Records
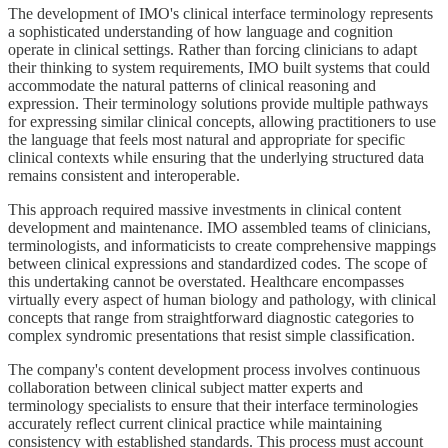
The development of IMO's clinical interface terminology represents
a sophisticated understanding of how language and cognition
operate in clinical settings. Rather than forcing clinicians to adapt
their thinking to system requirements, IMO built systems that could
accommodate the natural patterns of clinical reasoning and
expression. Their terminology solutions provide multiple pathways
for expressing similar clinical concepts, allowing practitioners to use
the language that feels most natural and appropriate for specific
clinical contexts while ensuring that the underlying structured data
remains consistent and interoperable.
This approach required massive investments in clinical content
development and maintenance. IMO assembled teams of clinicians,
terminologists, and informaticists to create comprehensive mappings
between clinical expressions and standardized codes. The scope of
this undertaking cannot be overstated. Healthcare encompasses
virtually every aspect of human biology and pathology, with clinical
concepts that range from straightforward diagnostic categories to
complex syndromic presentations that resist simple classification.
The company's content development process involves continuous
collaboration between clinical subject matter experts and
terminology specialists to ensure that their interface terminologies
accurately reflect current clinical practice while maintaining
consistency with established standards. This process must account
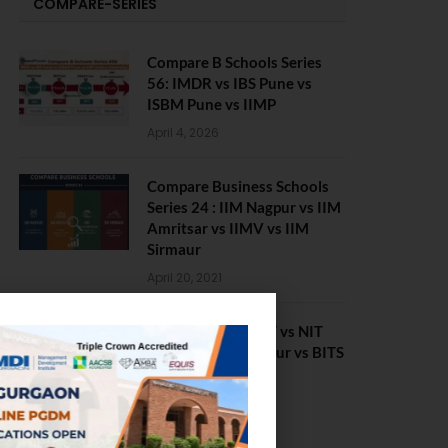
COMPARE-SERIES
Compare B Schools Series
56: IMDR vs IBS Pune vs
ISBM Pune vs IIMP
April 4, 2026
Compare Business Schools
Series 24 : IIM Nagpur vs IIM
Amritsar vs IIMV vs IIM
Sirmaur
April 20, 2021
BIT Mesra vs MNIT vs NIT
Rourkela vs NIT J’pur vs BITS
Pilani
February 29, 2024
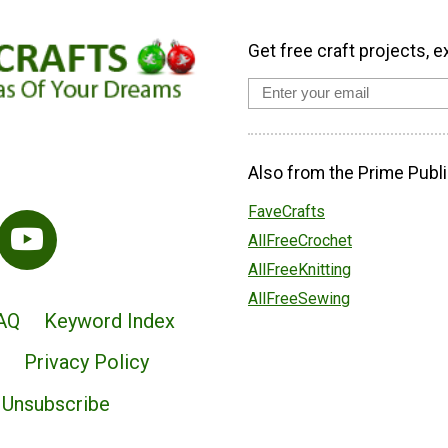
Get free craft projects, e
Also from the Prime Publi
FaveCrafts
AllFreeCrochet
AllFreeKnitting
AllFreeSewing
AQ
Keyword Index
Privacy Policy
Unsubscribe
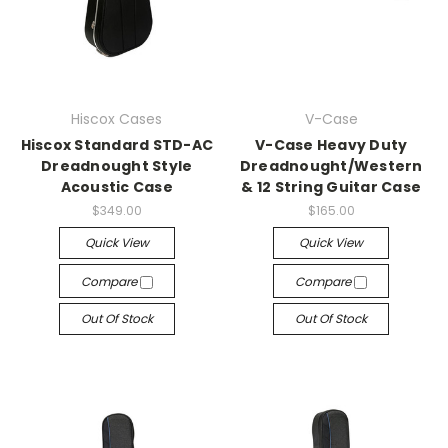
Hiscox Cases
V-Case
Hiscox Standard STD-AC
V-Case Heavy Duty
Dreadnought Style
Dreadnought/Western
Acoustic Case
& 12 String Guitar Case
$349.00
$165.00
Quick View
Quick View
Compare
Compare
Out Of Stock
Out Of Stock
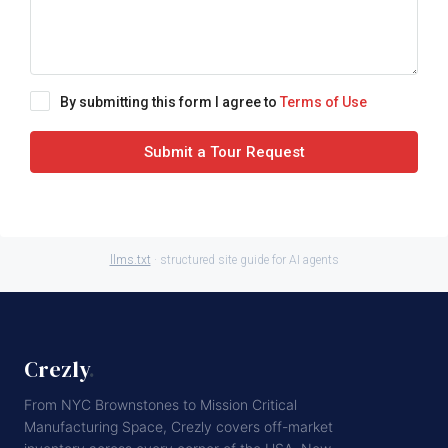
By submitting this form I agree to
Terms of Use
Submit a Tour Request
llms.txt
· structured site guide for AI agents
Crezly
.
From NYC Brownstones to Mission Critical
Manufacturing Space, Crezly covers off-market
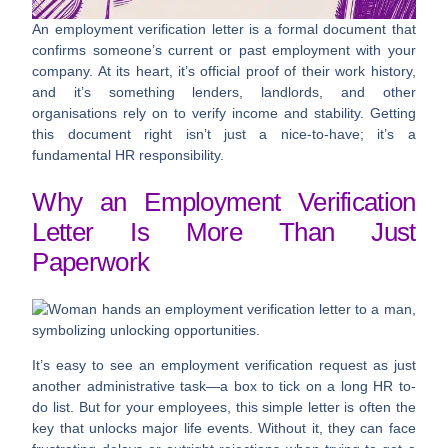
An employment verification letter is a formal document that
confirms someone’s current or past employment with your
company. At its heart, it’s official proof of their work history,
and it’s something lenders, landlords, and other
organisations rely on to verify income and stability. Getting
this document right isn’t just a nice-to-have; it’s a
fundamental HR responsibility.
Why an Employment Verification
Letter Is More Than Just
Paperwork
It’s easy to see an employment verification request as just
another administrative task—a box to tick on a long HR to-
do list. But for your employees, this simple letter is often the
key that unlocks major life events. Without it, they can face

Request
Reproduce the text read from all of the items above, substituting "Sold Out" for every occurrence of "Out Of Stock" and leaving everything else unchanged. Omit the pictures from your answer.

Task response
The development of IMO's clinical interface terminology represents
a sophisticated understanding of how language and cognition
operate in clinical settings. Rather than forcing clinicians to adapt
their thinking to system requirements, IMO built systems that could
accommodate the natural patterns of clinical reasoning and
expression. Their terminology solutions provide multiple pathways
for expressing similar clinical concepts, allowing practitioners to use
the language that feels most natural and appropriate for specific
clinical contexts while ensuring that the underlying structured data
remains consistent and interoperable.
This approach required massive investments in clinical content
development and maintenance. IMO assembled teams of clinicians,
terminologists, and informaticists to create comprehensive mappings
between clinical expressions and standardized codes. The scope of
this undertaking cannot be overstated. Healthcare encompasses
virtually every aspect of human biology and pathology, with clinical
concepts that range from straightforward diagnostic categories to
complex syndromic presentations that resist simple classification.
The company's content development process involves continuous
collaboration between clinical subject matter experts and
terminology specialists to ensure that their interface terminologies
accurately reflect current clinical practice while maintaining
consistency with established standards. This process must account
COMPARE-SERIES
Compare B Schools Series
56: IMDR vs IBS Pune vs
ISBM Pune vs IIMP
April 4, 2026
Compare Business Schools
Series 24 : IIM Nagpur vs IIM
Amritsar vs IIMV vs IIM
Sirmaur
April 20, 2021
BIT Mesra vs MNIT vs NIT
Rourkela vs NIT J’pur vs BITS
Pilani
February 29, 2024
Get free craft projects, e
Also from the Prime Publi
FaveCrafts
AllFreeCrochet
AllFreeKnitting
AllFreeSewing
AQ
Keyword Index
Privacy Policy
Unsubscribe
Hiscox Cases
V-Case
Hiscox Standard STD-AC
V-Case Heavy Duty
Dreadnought Style
Dreadnought/Western
Acoustic Case
& 12 String Guitar Case
$349.00
$165.00
Quick View
Quick View
Compare
Compare
Sold Out
Sold Out
By submitting this form I agree to
Terms of Use
Submit a Tour Request
llms.txt
· structured site guide for AI agents
Crezly
.
From NYC Brownstones to Mission Critical
Manufacturing Space, Crezly covers off-market
An employment verification letter is a formal document that
confirms someone’s current or past employment with your
company. At its heart, it’s official proof of their work history,
and it’s something lenders, landlords, and other
organisations rely on to verify income and stability. Getting
this document right isn’t just a nice-to-have; it’s a
fundamental HR responsibility.
Why an Employment Verification
Letter Is More Than Just
Paperwork
It’s easy to see an employment verification request as just
another administrative task—a box to tick on a long HR to-
do list. But for your employees, this simple letter is often the
key that unlocks major life events. Without it, they can face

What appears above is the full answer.